Abstract Charcot-Marie-Tooth (CMT) disease type 2D is caused by dominant mutations in GARS, encoding glycyl-tRNA synthetase (GlyRS). CMT is a clinically and genetically heterogeneous collection of disorders in which peripheral motor and sensory axons degenerate. The diseases specifically affect the peripheral nervous system and are characterized by progressive motor neuron degeneration, muscle atrophy, and sensory loss. None of the CMT disease subtypes have a targeted treatment, thus CMT remains an unmet medical need.
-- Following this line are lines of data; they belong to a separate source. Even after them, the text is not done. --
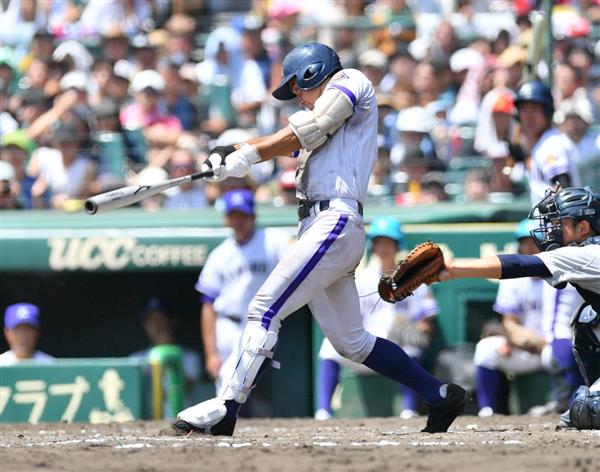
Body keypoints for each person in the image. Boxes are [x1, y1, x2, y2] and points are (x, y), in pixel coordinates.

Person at [173, 42, 468, 437]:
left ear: (315, 70)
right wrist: (233, 155)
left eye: (298, 85)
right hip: (319, 225)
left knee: (264, 308)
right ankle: (439, 392)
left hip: (335, 219)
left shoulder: (351, 81)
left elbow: (308, 130)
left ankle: (226, 407)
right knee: (352, 343)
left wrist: (247, 153)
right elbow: (293, 137)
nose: (297, 94)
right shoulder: (323, 115)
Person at [432, 187, 600, 430]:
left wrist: (454, 268)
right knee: (588, 319)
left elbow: (518, 264)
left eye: (560, 222)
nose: (551, 229)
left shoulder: (586, 254)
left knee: (588, 410)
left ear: (583, 228)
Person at [316, 216, 439, 420]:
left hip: (397, 350)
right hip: (367, 347)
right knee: (329, 346)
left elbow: (426, 323)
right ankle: (323, 410)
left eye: (388, 242)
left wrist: (414, 330)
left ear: (397, 244)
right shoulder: (361, 279)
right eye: (379, 242)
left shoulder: (414, 279)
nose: (383, 247)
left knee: (409, 345)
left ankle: (408, 409)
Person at [474, 219, 583, 417]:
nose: (528, 247)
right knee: (486, 349)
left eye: (533, 241)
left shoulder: (561, 272)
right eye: (524, 242)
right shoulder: (513, 279)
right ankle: (487, 410)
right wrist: (512, 338)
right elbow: (510, 321)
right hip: (526, 347)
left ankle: (567, 405)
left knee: (558, 353)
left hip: (556, 346)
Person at [194, 189, 288, 394]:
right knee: (227, 381)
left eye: (242, 215)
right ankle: (226, 423)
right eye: (233, 215)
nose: (238, 221)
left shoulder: (272, 240)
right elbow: (208, 305)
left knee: (233, 380)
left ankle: (222, 421)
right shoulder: (220, 254)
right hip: (226, 325)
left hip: (258, 325)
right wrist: (211, 353)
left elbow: (296, 257)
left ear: (252, 215)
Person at [129, 297, 201, 415]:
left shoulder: (190, 357)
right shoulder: (135, 359)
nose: (157, 326)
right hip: (143, 424)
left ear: (172, 321)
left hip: (180, 420)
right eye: (151, 321)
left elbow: (182, 389)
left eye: (161, 319)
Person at [514, 80, 581, 204]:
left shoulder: (552, 144)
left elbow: (562, 189)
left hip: (558, 221)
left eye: (535, 109)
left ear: (548, 111)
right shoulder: (544, 143)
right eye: (524, 109)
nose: (529, 116)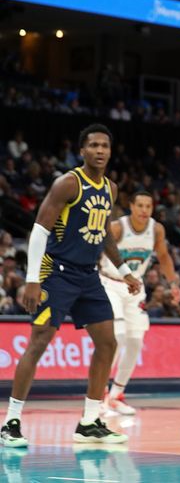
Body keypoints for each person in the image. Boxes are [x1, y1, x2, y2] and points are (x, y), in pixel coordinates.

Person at [1, 124, 141, 448]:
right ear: (82, 151)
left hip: (88, 276)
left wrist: (124, 271)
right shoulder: (68, 183)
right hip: (57, 273)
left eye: (104, 145)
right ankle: (11, 421)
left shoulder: (110, 189)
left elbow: (103, 232)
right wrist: (32, 279)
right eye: (93, 145)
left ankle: (90, 422)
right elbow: (39, 229)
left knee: (107, 343)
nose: (100, 150)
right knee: (38, 343)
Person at [99, 191, 179, 415]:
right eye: (140, 205)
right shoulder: (118, 228)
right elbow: (96, 250)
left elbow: (163, 257)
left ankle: (116, 395)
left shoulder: (156, 229)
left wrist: (173, 283)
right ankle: (100, 395)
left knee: (135, 340)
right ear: (131, 207)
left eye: (148, 206)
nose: (144, 210)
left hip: (135, 287)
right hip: (109, 282)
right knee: (118, 336)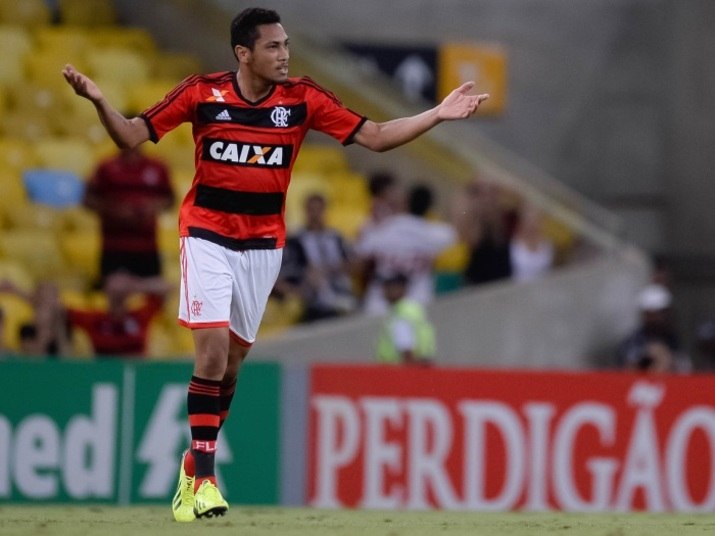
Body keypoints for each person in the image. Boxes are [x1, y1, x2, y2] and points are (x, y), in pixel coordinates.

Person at [62, 6, 489, 522]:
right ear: (244, 53)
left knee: (233, 367)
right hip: (206, 235)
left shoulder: (303, 99)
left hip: (263, 247)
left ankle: (190, 469)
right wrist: (100, 102)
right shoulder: (202, 93)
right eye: (273, 47)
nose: (284, 55)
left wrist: (437, 114)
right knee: (213, 353)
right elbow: (131, 135)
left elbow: (375, 136)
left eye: (286, 45)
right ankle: (205, 480)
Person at [355, 182, 457, 315]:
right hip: (420, 303)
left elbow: (360, 251)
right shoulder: (438, 233)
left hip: (380, 305)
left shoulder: (383, 229)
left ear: (405, 203)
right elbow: (458, 237)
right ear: (429, 207)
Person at [84, 146, 175, 284]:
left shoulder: (157, 167)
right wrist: (114, 210)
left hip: (147, 247)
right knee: (115, 295)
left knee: (151, 299)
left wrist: (153, 207)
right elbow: (88, 199)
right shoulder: (106, 167)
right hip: (114, 247)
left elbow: (170, 199)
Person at [275, 193, 357, 322]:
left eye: (318, 210)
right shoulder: (296, 241)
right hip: (312, 301)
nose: (315, 214)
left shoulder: (336, 236)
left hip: (340, 291)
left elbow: (352, 263)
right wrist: (300, 289)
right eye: (311, 210)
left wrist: (335, 268)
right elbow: (284, 275)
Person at [66, 272, 171, 358]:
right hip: (104, 373)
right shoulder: (95, 320)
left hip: (138, 372)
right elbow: (63, 312)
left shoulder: (139, 317)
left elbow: (167, 289)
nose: (118, 290)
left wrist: (135, 286)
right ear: (105, 289)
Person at [615, 283, 691, 373]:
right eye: (654, 314)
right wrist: (648, 358)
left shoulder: (672, 339)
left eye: (663, 313)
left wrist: (667, 357)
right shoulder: (633, 341)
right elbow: (627, 368)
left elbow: (685, 368)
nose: (660, 318)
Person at [376, 272, 435, 365]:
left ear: (400, 288)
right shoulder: (413, 309)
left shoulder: (401, 314)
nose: (384, 291)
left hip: (399, 373)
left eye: (388, 287)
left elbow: (407, 351)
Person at [509, 204, 554, 282]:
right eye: (529, 222)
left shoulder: (547, 245)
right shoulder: (514, 244)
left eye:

The genetic heterogeneity makes it unlikely that a single therapy will be effective for all forms of CMT. Although gene therapies have emerged strongly for monogenic diseases such as CMT, the large number of different mutations involved, and the small number of patients affected by each mutation render classic gene therapy onerous for CMT2D. Identifying a causal treatment strategy applicable to different mutations in GARS would therefore be the most attractive therapeutic approach for CMT2D. Also, being able to directly engage with the GlyRS protein itself is key to CMT2D remediation. Our previous work has established that a major source of the toxicity of the CMT-causing mutant GlyRS is originated from the extracellular space, where mutant proteins aberrantly interact with Neuropilin 1 (Nrp1) receptor and antagonize a signaling pathway important for motor neuron maintenance. We designed a novel strategy based on our structural insight of the GlyRS mutants. We found that different CMT2D mutations caused a shared conformational change in GlyRS that exposes new protein surfaces at the dimer interface to solution. By using two different peptides from the dimer interface of GlyRS as antigens for immunization, we have successfully obtained two monoclonal antibodies (mAbs) (one for each peptide) from mouse hybridomas that can block the pathological Nrp1 interaction and exhibit promising pan-mutant selectivity. These two mAb candidates will be characterized for their biophysical properties, and used for conducting pharmacodynamic, pharmacokinetic, and in vivo efficacy studies in a mouse model of the human disease to evaluate whether they have sufficient biological activity to warrant further development to treat CMT2D.

摘要 Charcot-Marie-Tooth（CMT）疾病2D型是由编码甘氨酰-tRNA的加尔斯中的显性突变引起的 合成酶（GlyRS）。CMT是一种临床和遗传异质性的疾病集合，其中外周血淋巴细胞减少。 运动和感觉轴突退化。这些疾病特别影响周围神经系统， 其特征在于进行性运动神经元变性、肌肉萎缩和感觉丧失。没有任何CMT 疾病亚型具有靶向治疗，因此CMT仍然是未满足的医疗需求。遗传 异质性使得单一疗法不可能对所有形式的CMT有效。尽管基因 对于单基因疾病，如CMT，大量不同的突变， 参与，以及受每种突变影响的少数患者使经典基因治疗变得繁重， CMT2D。因此，确定适用于加尔斯不同突变的因果治疗策略将是 CMT 2D最有吸引力的治疗方法。同时，能够直接与GlyRS蛋白结合， 这本身就是CMT 2D补救的关键。我们以前的工作已经确定， 引起CMT的突变GlyRS起源于细胞外空间，突变蛋白在细胞外空间异常相互作用 与Neuropilin 1（Nrp 1）受体结合并拮抗对运动神经元维持重要的信号通路。 我们设计了一种新的策略，基于我们的GlyRS突变体的结构洞察力。我们发现， CMT 2D突变导致GlyRS中的共享构象变化，该变化在GlyRS中暴露了新的蛋白质表面。 二聚体与溶液的界面。通过使用来自GlyRS二聚体界面的两种不同肽作为抗原， 通过免疫接种，我们已经成功地获得了两种单克隆抗体（mAb）（每种肽一种）， 小鼠杂交瘤，可以阻断病理性Nrp 1相互作用，并表现出有前途的泛突变体的选择性。 这两种mAb候选物将表征其生物物理性质，并用于进行生物学分析。 在人类疾病的小鼠模型中的药效学、药代动力学和体内功效研究， 评估它们是否具有足够的生物活性以保证进一步开发治疗CMT 2D。